At times, they succumb to rebels and revolutionaries.

     If Luther had not had the agenda of wresting power away from Rome, he would have had different results. The fact is that he got involved politically and was successful in maintaining and in securing his position, even though he was excommunicated by Pope Leo X in 1521. But, in view of the consequences, the excommunication turned out to be a mistake. The Pope should have established a Lutheran Order, as his predecessors had successfully done with other revolutionaries.

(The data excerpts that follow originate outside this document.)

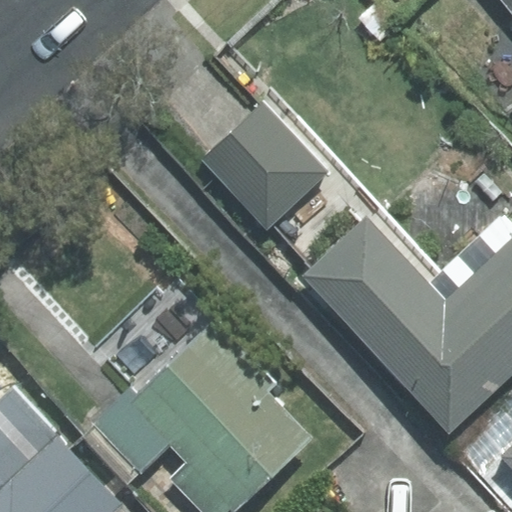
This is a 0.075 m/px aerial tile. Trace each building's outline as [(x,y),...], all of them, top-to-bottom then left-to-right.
[(511,0),(502,0),(511,12),(511,0)] [(264,103),(202,161),(267,229),(329,171),(264,103)] [(374,209),(303,276),(450,430),(511,371),(511,223),(502,213),(437,275),(374,209)] [(233,511),(234,511),(312,438),(267,392),(276,384),(214,320),(137,393),(131,387),(94,423),(141,472),(169,445),(187,463),(170,479),(201,511),(227,511),(230,509),(233,511)] [(511,385),(450,443),(511,510),(511,385)] [(132,511),(15,389),(0,402),(0,480),(7,489),(0,495),(0,511),(132,511)]
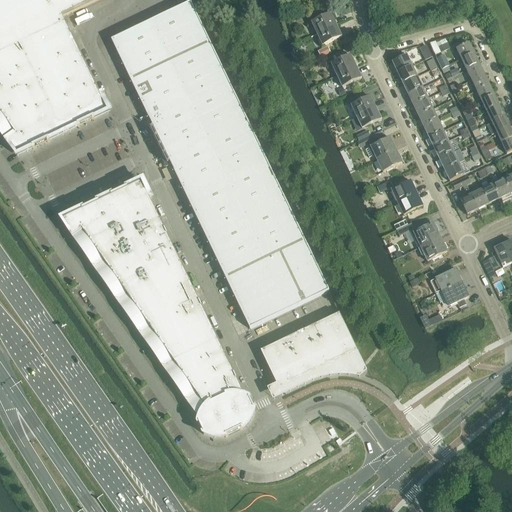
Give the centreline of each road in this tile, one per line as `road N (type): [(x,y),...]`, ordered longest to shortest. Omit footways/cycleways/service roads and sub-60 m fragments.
road 1 (residential): [(0,163),(198,448),(217,454),(274,427)]
road 2 (residential): [(239,354),(89,40),(96,28),(138,8),(133,0)]
road 3 (primary): [(169,511),(0,268)]
road 4 (primary): [(0,322),(133,511)]
road 5 (unclassified): [(463,248),(369,52)]
road 6 (residential): [(511,106),(471,24),(369,52)]
road 7 (tertiary): [(397,476),(511,373)]
road 8 (tertiary): [(511,367),(393,452)]
road 9 (residential): [(393,452),(342,399),(318,399),(298,415)]
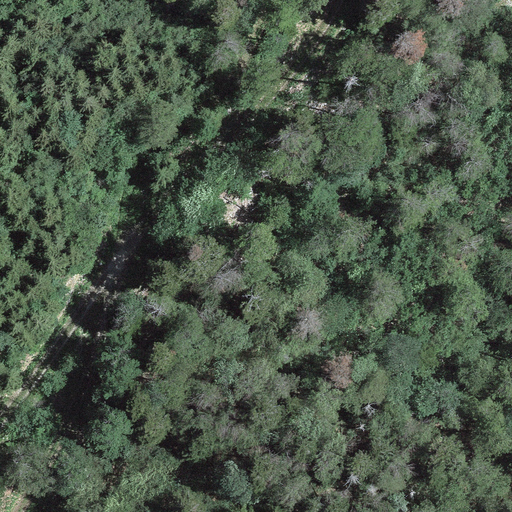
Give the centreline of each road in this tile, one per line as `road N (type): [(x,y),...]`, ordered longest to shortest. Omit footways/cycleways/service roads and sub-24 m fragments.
road 1 (track): [(23,511),(105,337),(134,184),(238,74),(272,0)]
road 2 (track): [(342,0),(327,33),(177,185),(0,424)]
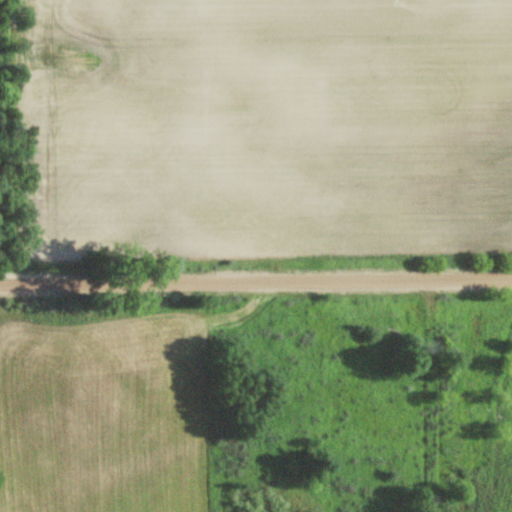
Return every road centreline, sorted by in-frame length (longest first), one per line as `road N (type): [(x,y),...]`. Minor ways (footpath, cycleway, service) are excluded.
road 1 (residential): [(0,284),(511,277)]
road 2 (residential): [(407,279),(416,511)]
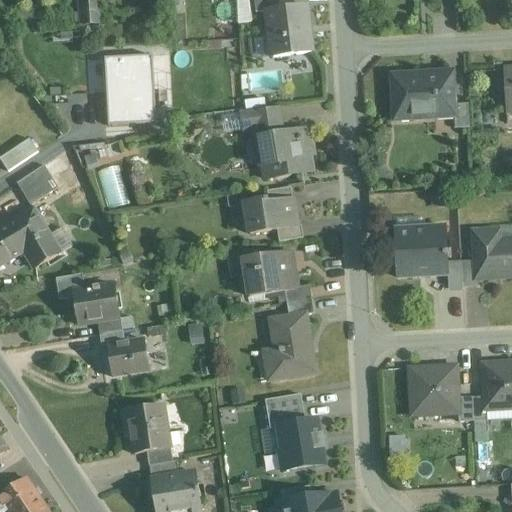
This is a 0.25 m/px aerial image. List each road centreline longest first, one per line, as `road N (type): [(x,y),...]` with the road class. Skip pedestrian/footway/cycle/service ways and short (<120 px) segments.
road 1 (residential): [(367,338),(349,46)]
road 2 (residential): [(408,511),(376,469),(367,338)]
road 3 (tertiary): [(101,511),(0,362)]
road 4 (residential): [(349,46),(511,38)]
road 5 (residential): [(367,338),(511,333)]
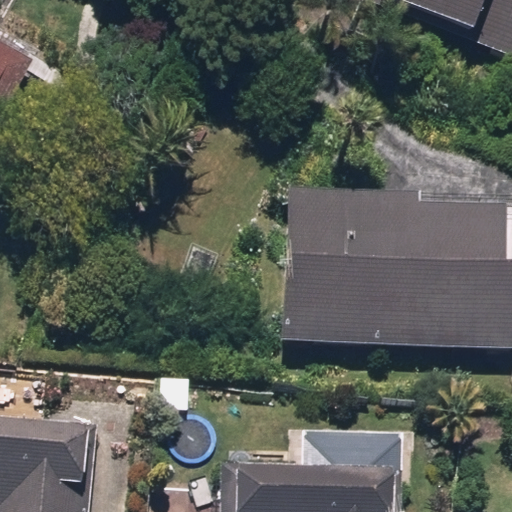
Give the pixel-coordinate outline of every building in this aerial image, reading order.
[(511,0),(327,0),(344,6),(338,24),(444,61),(449,47),(511,69),(511,0)] [(0,108),(19,73),(0,62),(0,108)] [(504,223),(252,219),(250,367),(502,371),(504,223)] [(71,511),(77,435),(0,430),(0,511),(71,511)] [(417,511),(421,451),(236,443),(232,511),(417,511)]
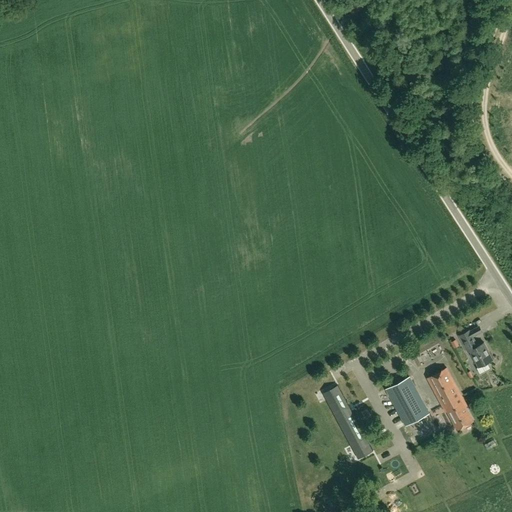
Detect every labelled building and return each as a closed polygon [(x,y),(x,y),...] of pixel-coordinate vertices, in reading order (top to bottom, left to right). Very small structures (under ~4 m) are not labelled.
[(353,14),(367,5),(363,0),(353,0),(347,4),(353,14)] [(481,326),(471,331),(460,336),(468,352),(471,351),(479,367),(494,360),(485,343),(479,346),(473,336),(483,331),(481,326)] [(474,421),(464,404),(466,403),(447,367),(428,377),(446,411),(448,411),(458,430),(474,421)] [(431,413),(411,375),(386,389),(405,426),(431,413)] [(327,400),(351,445),(357,442),(364,454),(372,450),(351,410),(349,406),(338,386),(330,391),(333,396),(327,400)] [(435,416),(420,420),(424,433),(439,429),(435,416)] [(448,476),(448,478),(460,477),(458,462),(438,464),(439,477),(448,476)] [(418,511),(443,511),(475,498),(465,476),(413,500),(418,511)]
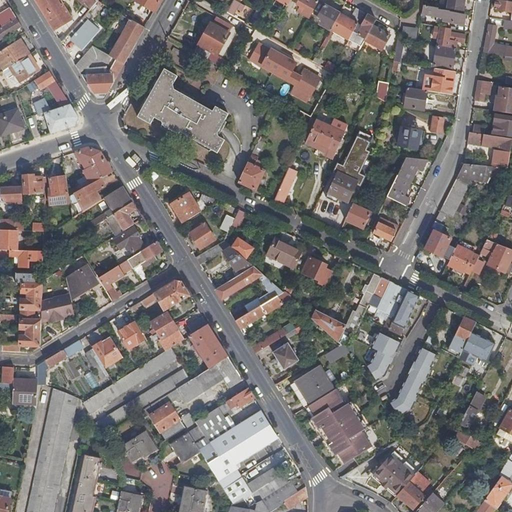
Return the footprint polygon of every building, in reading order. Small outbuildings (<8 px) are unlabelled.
[(62,0),(37,0),(36,1),(55,32),(73,21),(61,1),(62,0)] [(82,0),(86,5),(88,4),(92,10),(101,0),(82,0)] [(155,13),(162,0),(138,0),(137,3),(155,13)] [(254,9),(238,0),(236,0),(231,11),(247,21),(254,9)] [(297,12),(309,19),(318,2),(314,0),(299,0),(297,5),(300,7),(297,12)] [(463,12),(464,0),(448,0),(448,6),(444,5),(444,9),(463,12)] [(495,9),(511,12),(511,2),(508,2),(496,0),(495,9)] [(262,3),(254,16),(262,20),(269,6),(262,3)] [(330,31),(340,14),(324,6),(318,17),(322,19),(319,25),(330,31)] [(0,29),(17,19),(10,9),(0,15),(0,29)] [(468,15),(431,9),(430,18),(440,19),(440,17),(448,18),(447,22),(467,25),(468,15)] [(351,21),(340,14),(330,31),(323,43),(327,45),(334,33),(349,42),(349,41),(354,32),(365,14),(358,10),(351,21)] [(283,15),(274,30),(282,35),(290,19),(283,15)] [(373,26),(376,20),(367,15),(361,25),(363,27),(359,35),(366,39),(373,26)] [(262,20),(254,16),(250,24),(258,28),(262,20)] [(232,27),(214,17),(198,47),(216,57),(232,27)] [(85,18),(69,36),(73,40),(89,23),(85,18)] [(0,41),(22,28),(17,19),(0,29),(0,41)] [(126,64),(146,29),(131,21),(111,56),(126,64)] [(73,40),(73,41),(84,51),(101,34),(89,23),(73,40)] [(390,36),(373,26),(366,39),(365,40),(381,49),(390,36)] [(488,26),(483,54),(505,57),(506,47),(495,46),(498,28),(488,26)] [(450,30),(435,28),(432,39),(438,40),(437,47),(455,50),(456,44),(464,45),(465,37),(449,34),(450,30)] [(356,34),(354,32),(349,41),(361,48),(363,44),(365,40),(366,39),(359,35),(356,34)] [(379,53),(381,49),(365,40),(363,44),(379,53)] [(349,42),(346,46),(358,53),(361,48),(349,41),(349,42)] [(0,67),(3,73),(29,57),(19,42),(0,53),(0,67)] [(109,95),(126,64),(111,56),(96,47),(77,66),(82,74),(94,61),(112,69),(112,71),(112,75),(88,76),(88,84),(96,96),(109,95)] [(216,57),(198,47),(195,53),(213,63),(216,57)] [(455,50),(437,47),(433,68),(452,71),(455,50)] [(40,72),(31,56),(29,57),(3,73),(13,89),(40,72)] [(315,57),(312,62),(319,66),(322,61),(315,57)] [(217,154),(224,140),(217,136),(228,114),(215,107),(212,111),(171,88),(176,77),(164,69),(137,117),(150,125),(153,118),(163,123),(162,126),(178,136),(180,132),(217,154)] [(321,81),(305,71),(295,88),(297,89),(293,95),(308,103),(311,97),(313,98),(321,81)] [(453,84),(455,74),(436,71),(433,86),(442,87),(442,86),(443,82),(453,84)] [(57,82),(52,74),(38,82),(41,89),(42,91),(50,87),(57,82)] [(494,83),(479,81),(475,100),(484,102),(485,92),(493,93),(494,83)] [(38,82),(29,87),(29,88),(33,94),(41,89),(38,82)] [(72,107),(57,82),(50,87),(64,109),(72,107)] [(387,104),(389,87),(379,86),(377,99),(383,102),(387,104)] [(423,110),(427,89),(406,86),(403,106),(423,110)] [(511,88),(499,87),(496,110),(511,112),(511,88)] [(33,94),(29,88),(23,91),(27,97),(33,94)] [(79,118),(72,107),(64,109),(53,113),(47,103),(35,106),(39,117),(45,115),(53,136),(77,128),(79,118)] [(18,112),(0,117),(0,130),(3,138),(25,131),(18,112)] [(511,134),(511,118),(495,116),(493,135),(511,137),(511,134)] [(345,133),(317,119),(305,143),(326,153),(325,156),(332,159),(345,133)] [(443,122),(433,120),(431,132),(441,134),(443,122)] [(475,134),(485,135),(486,124),(477,123),(475,134)] [(416,150),(419,129),(401,126),(397,147),(416,150)] [(475,134),(470,133),(468,144),(495,148),(494,152),(497,153),(496,168),(502,168),(510,169),(511,151),(511,139),(485,135),(475,134)] [(253,155),(260,158),(267,143),(261,140),(253,155)] [(89,148),(76,152),(86,170),(82,173),(85,178),(77,183),(80,190),(112,171),(99,151),(89,148)] [(240,184),(257,192),(267,172),(263,171),(266,165),(258,161),(260,158),(253,155),(240,184)] [(396,179),(410,185),(417,171),(422,174),(428,161),(406,159),(399,175),(396,179)] [(274,200),(283,204),(300,170),(295,168),(290,165),(281,185),(274,200)] [(493,168),(465,165),(457,180),(470,186),(474,177),(484,178),(484,174),(492,175),(496,168),(493,168)] [(501,176),(502,168),(496,168),(492,175),(501,176)] [(112,171),(80,190),(68,197),(69,203),(71,218),(99,200),(94,192),(116,179),(112,171)] [(338,199),(348,204),(358,183),(339,175),(329,195),(338,199)] [(43,194),(41,178),(34,178),(34,176),(24,177),(25,195),(43,194)] [(49,197),(44,198),(44,207),(69,203),(68,197),(65,177),(47,180),(49,197)] [(397,203),(406,207),(408,200),(404,198),(410,185),(396,179),(387,199),(397,203)] [(470,186),(457,180),(444,206),(457,213),(471,186),(470,186)] [(273,181),(266,196),(274,200),(281,185),(273,181)] [(131,203),(121,186),(103,198),(110,210),(103,214),(106,219),(112,215),(131,203)] [(23,213),(22,188),(0,188),(0,202),(13,202),(13,205),(7,205),(7,213),(23,213)] [(172,206),(184,225),(202,213),(191,195),(172,206)] [(211,198),(204,195),(201,202),(208,205),(210,201),(211,198)] [(327,201),(336,205),(338,199),(329,195),(327,201)] [(345,210),(348,204),(338,199),(336,205),(345,210)] [(387,199),(383,206),(393,211),(397,203),(387,199)] [(136,210),(131,203),(112,215),(120,227),(113,233),(112,231),(103,236),(107,242),(133,225),(128,216),(136,210)] [(353,206),(346,222),(364,230),(371,214),(353,206)] [(444,206),(432,231),(434,231),(426,250),(442,257),(450,239),(443,236),(446,230),(441,228),(448,215),(455,218),(457,213),(444,206)] [(247,214),(240,211),(238,215),(236,220),(234,224),(240,226),(247,214)] [(106,219),(103,214),(94,220),(97,224),(106,219)] [(221,229),(230,233),(234,224),(236,220),(228,216),(221,229)] [(0,218),(0,230),(17,231),(23,231),(23,221),(23,219),(0,218)] [(399,228),(381,219),(373,234),(392,243),(399,228)] [(23,231),(34,231),(34,221),(23,221),(23,231)] [(201,250),(216,240),(206,224),(191,234),(201,250)] [(141,239),(133,229),(111,242),(118,252),(123,249),(126,254),(129,253),(130,255),(143,248),(139,240),(141,239)] [(0,230),(0,251),(8,251),(18,251),(17,231),(0,230)] [(49,233),(44,236),(44,251),(44,258),(55,250),(49,233)] [(247,261),(255,249),(239,239),(233,248),(247,261)] [(296,269),(304,252),(295,248),(294,249),(275,240),(269,253),(277,257),(276,260),(296,269)] [(225,241),(197,260),(200,265),(223,251),(234,268),(238,266),(243,275),(255,268),(247,261),(233,248),(225,241)] [(156,254),(162,251),(156,242),(124,263),(131,272),(135,278),(144,273),(142,269),(137,262),(143,258),(145,261),(156,254)] [(487,242),(473,272),(479,275),(487,260),(486,260),(490,252),(493,244),(487,242)] [(498,246),(493,244),(490,252),(494,254),(496,250),(498,246)] [(457,246),(447,266),(464,274),(474,254),(457,246)] [(511,263),(511,261),(511,250),(498,246),(496,250),(507,255),(504,260),(511,263)] [(511,264),(511,263),(504,260),(507,255),(496,250),(494,254),(491,262),(489,267),(506,274),(511,264)] [(35,260),(35,251),(18,251),(8,251),(8,257),(17,257),(17,266),(27,266),(27,260),(35,260)] [(486,260),(487,260),(491,262),(494,254),(490,252),(486,260)] [(159,259),(156,254),(145,261),(143,258),(137,262),(142,269),(159,259)] [(327,289),(335,272),(326,269),(327,266),(311,259),(303,275),(319,282),(318,285),(327,289)] [(131,272),(124,263),(98,279),(104,289),(131,272)] [(85,266),(66,278),(70,291),(72,300),(79,295),(82,298),(88,293),(87,290),(96,285),(85,266)] [(233,269),(239,278),(243,275),(238,266),(234,268),(233,269)] [(236,323),(281,295),(283,293),(255,268),(243,275),(239,278),(217,291),(222,300),(259,278),(269,294),(232,316),(236,323)] [(43,282),(43,274),(23,274),(22,282),(21,282),(21,292),(30,292),(29,296),(43,297),(43,282)] [(383,279),(374,275),(357,308),(366,313),(371,302),(383,279)] [(420,297),(383,279),(371,302),(379,306),(377,310),(394,318),(391,323),(392,324),(389,330),(400,335),(403,329),(404,329),(420,297)] [(164,312),(190,296),(182,283),(174,282),(130,309),(134,317),(150,308),(149,307),(157,302),(164,312)] [(105,291),(113,302),(120,297),(112,287),(105,291)] [(53,297),(44,300),(50,319),(50,322),(62,318),(61,315),(65,314),(75,311),(73,303),(72,300),(70,291),(53,296),(53,297)] [(72,300),(73,303),(82,298),(79,295),(72,300)] [(236,323),(242,331),(284,305),(280,300),(283,298),(281,295),(236,323)] [(43,300),(43,297),(29,296),(29,301),(21,301),(21,315),(35,315),(35,310),(42,310),(43,300)] [(357,308),(356,308),(347,326),(358,331),(364,318),(366,313),(357,308)] [(313,319),(338,344),(347,326),(317,311),(313,319)] [(15,315),(0,314),(0,322),(15,322),(15,315)] [(159,343),(164,352),(170,348),(183,340),(167,314),(151,324),(155,330),(152,332),(155,336),(158,334),(161,340),(159,343)] [(207,324),(203,317),(187,327),(192,334),(207,324)] [(464,350),(472,332),(476,323),(464,318),(447,352),(460,358),(464,350)] [(42,322),(42,320),(21,320),(20,330),(29,330),(28,333),(42,333),(42,322)] [(144,340),(133,322),(117,332),(128,349),(144,340)] [(207,324),(192,334),(189,336),(210,370),(228,358),(207,324)] [(495,343),(472,332),(464,350),(487,362),(495,343)] [(20,346),(42,347),(42,333),(28,333),(28,336),(20,337),(20,346)] [(253,349),(256,355),(269,347),(281,339),(277,334),(253,349)] [(402,344),(379,334),(372,348),(377,351),(371,364),(368,367),(378,382),(386,376),(402,344)] [(436,338),(430,335),(427,342),(433,345),(436,338)] [(281,339),(269,347),(285,371),(294,365),(290,359),(295,355),(284,337),(281,339)] [(121,358),(109,338),(92,348),(105,368),(121,358)] [(36,368),(36,376),(55,366),(82,349),(78,342),(36,368)] [(157,357),(134,371),(114,384),(121,396),(178,360),(170,348),(164,352),(157,357)] [(438,356),(422,348),(397,400),(392,402),(401,418),(414,408),(438,356)] [(108,375),(91,349),(84,354),(99,380),(108,375)] [(236,371),(228,358),(210,370),(191,381),(142,411),(147,420),(152,418),(161,433),(159,434),(163,441),(185,428),(171,405),(183,397),(186,401),(223,379),(236,371)] [(320,366),(295,382),(311,406),(310,408),(316,417),(313,419),(320,431),(324,428),(333,444),(331,445),(337,456),(341,454),(347,464),(374,448),(363,432),(366,430),(349,405),(347,407),(320,366)] [(3,384),(13,384),(13,379),(13,368),(3,368),(3,384)] [(128,406),(134,416),(142,411),(191,381),(185,371),(128,406)] [(230,390),(243,382),(236,371),(223,379),(230,390)] [(36,379),(36,385),(45,386),(46,380),(36,377),(36,379)] [(311,406),(295,382),(291,385),(307,409),(310,408),(311,406)] [(17,404),(35,404),(36,385),(13,384),(3,384),(0,383),(0,392),(11,393),(11,404),(17,404)] [(121,396),(114,384),(84,404),(90,415),(121,396)] [(52,511),(78,400),(71,394),(55,389),(27,511),(52,511)] [(208,442),(229,429),(223,418),(228,414),(226,412),(231,408),(234,412),(254,399),(248,390),(196,423),(204,436),(208,442)] [(486,398),(479,395),(473,407),(479,411),(486,398)] [(355,402),(349,405),(366,430),(371,427),(355,402)] [(128,406),(95,426),(101,436),(106,433),(134,416),(128,406)] [(478,411),(470,407),(461,425),(469,429),(478,411)] [(310,408),(307,409),(313,419),(316,417),(310,408)] [(501,430),(511,435),(511,410),(501,430)] [(266,445),(278,438),(270,425),(262,412),(208,444),(209,446),(200,452),(219,482),(229,477),(227,474),(237,467),(235,464),(245,458),(238,446),(259,434),(266,445)] [(320,431),(313,419),(309,421),(320,437),(323,435),(320,431)] [(320,431),(323,435),(327,440),(331,445),(333,444),(324,428),(320,431)] [(158,450),(146,431),(123,446),(134,462),(144,455),(147,458),(158,450)] [(478,450),(481,443),(461,432),(458,440),(478,450)] [(182,463),(200,452),(198,448),(194,442),(189,433),(171,444),(182,463)] [(245,458),(266,445),(259,434),(238,446),(245,458)] [(208,442),(204,436),(194,442),(198,448),(208,442)] [(337,456),(331,445),(327,440),(323,442),(334,458),(337,456)] [(397,452),(393,456),(404,466),(408,462),(397,452)] [(344,467),(347,464),(341,454),(337,456),(344,467)] [(85,456),(73,511),(92,511),(95,498),(93,498),(99,468),(101,468),(102,465),(99,464),(100,460),(85,456)] [(376,475),(400,496),(411,483),(417,477),(404,466),(393,456),(376,475)] [(501,476),(503,478),(505,480),(511,467),(511,460),(510,460),(508,463),(511,465),(508,472),(504,470),(501,476)] [(408,462),(404,466),(417,477),(420,473),(408,462)] [(219,482),(232,503),(241,497),(251,491),(248,486),(237,467),(227,474),(229,477),(219,482)] [(251,491),(283,472),(280,467),(248,486),(251,491)] [(511,467),(505,480),(503,478),(478,511),(496,511),(511,490),(511,482),(510,481),(511,477),(511,467)] [(290,483),(283,472),(251,491),(241,497),(248,509),(290,483)] [(398,498),(400,496),(376,475),(374,477),(398,498)] [(511,490),(496,511),(511,511),(511,477),(510,481),(511,482),(511,490)] [(265,511),(278,505),(283,501),(300,492),(294,481),(290,483),(248,509),(250,511),(265,511)] [(411,483),(400,496),(416,510),(427,497),(411,483)] [(288,509),(309,497),(308,491),(307,487),(300,492),(283,501),(288,509)] [(203,511),(207,492),(186,488),(180,511),(203,511)] [(139,511),(143,497),(122,493),(117,511),(139,511)] [(439,511),(447,503),(435,493),(418,511),(439,511)] [(250,511),(248,509),(241,497),(232,503),(228,511),(250,511)] [(8,511),(11,501),(0,498),(0,511),(8,511)]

     Lutheranism has become an institution, a structured religion within Christianity. Many more have emerged not because of limitations imposed by the Catholic Church but by the protestations within each newly created structure. The result has been that while the Church has retained its diversity through orders as the Franciscans and Carmelites, the Protestant Church continues to divide into independent religious denominations at odds with each other, all facing the same old reality: buildings are built, organizations established, programs administered, people employed, and all needing funds to function. Look at any religious TV program and you readily see Bible-based histrionics blatantly requesting contributions. How do old indulgences differ from today’s contributions? Compared to our modern preachers, Luther’s reactions to indulgences would pale. Institutionalized religions are no different today; they fiercely protect themselves now as they did at the time of Galileo. Take the issue of science and religion.

 

Galileo became the target of the Inquisition because of Aristotle. Today, Darwin has become a target of newly-born Christians—not because Evolution may or may not be a true science (that is, that the mechanism used to prove evolution may be faulty and that Evolution may be a faulty invention of scientists), but because Darwin likens humans to monkeys. Not created in the biblical image of God, monkeys, apes and all other things also have to reflect God, the creator.

     Singling out monkeys does not seem fair to those animals, and the problem seems obvious. To counter the proponents of evolution, modern religious leaders go to the four corners of the earth to prove otherwise. They are blind to realize that their orthodoxy becomes lame when challenging the theory of evolution through creationism or intelligent design. Pitched battles and skirmishes abound with no end in sight.

     The lessons of Galileo have fallen on deaf ears or on un-thinking hearts. Scientific theories are always revised or overturned. Faith, however, based on belief, is neither reversible nor over turned. God can never be the subject of evolution. Considerations on the Evolution of God have to be purely and insensibly fiction. God’s man-made images may be tested by scientists and believers. God cannot be tested. How do we test immanence?

     When God is defended by individuals of faith or by scientists, corporate science and organized religion suffer. Galileo, the revolutionary, became a victim of that abuse. And Luther the rebel became no less a victim, be it of his own doing! They were simply the victims of their own institutions.

 

In view of the observations above, we should conclude that Martin Luther and the Church were rebels with hidden agendas. Luther purposefully fought to wrest control away from the Church, and the Church fought back to maintain that control. As for Columbus and Galileo, the true revolutionaries with no hidden agendas, they were simply caught in the overpowering struggle of established institutions at loggerhead.

     To think that Columbus to an extent and Bruno and Galileo specifically were made to live their last days under house arrest even though they caused no one to lose his or her life!

 

Because no official of the Spanish Crown, or Luther himself, or any official of the Church was ever brought to trial—the time may be ripe to open such a trial now! After all, Galileo was retried a few years ago and was exonerated. Should not the same procedures be initiated to exonerate the King of Spain, Martin Luther, and the Pope himself!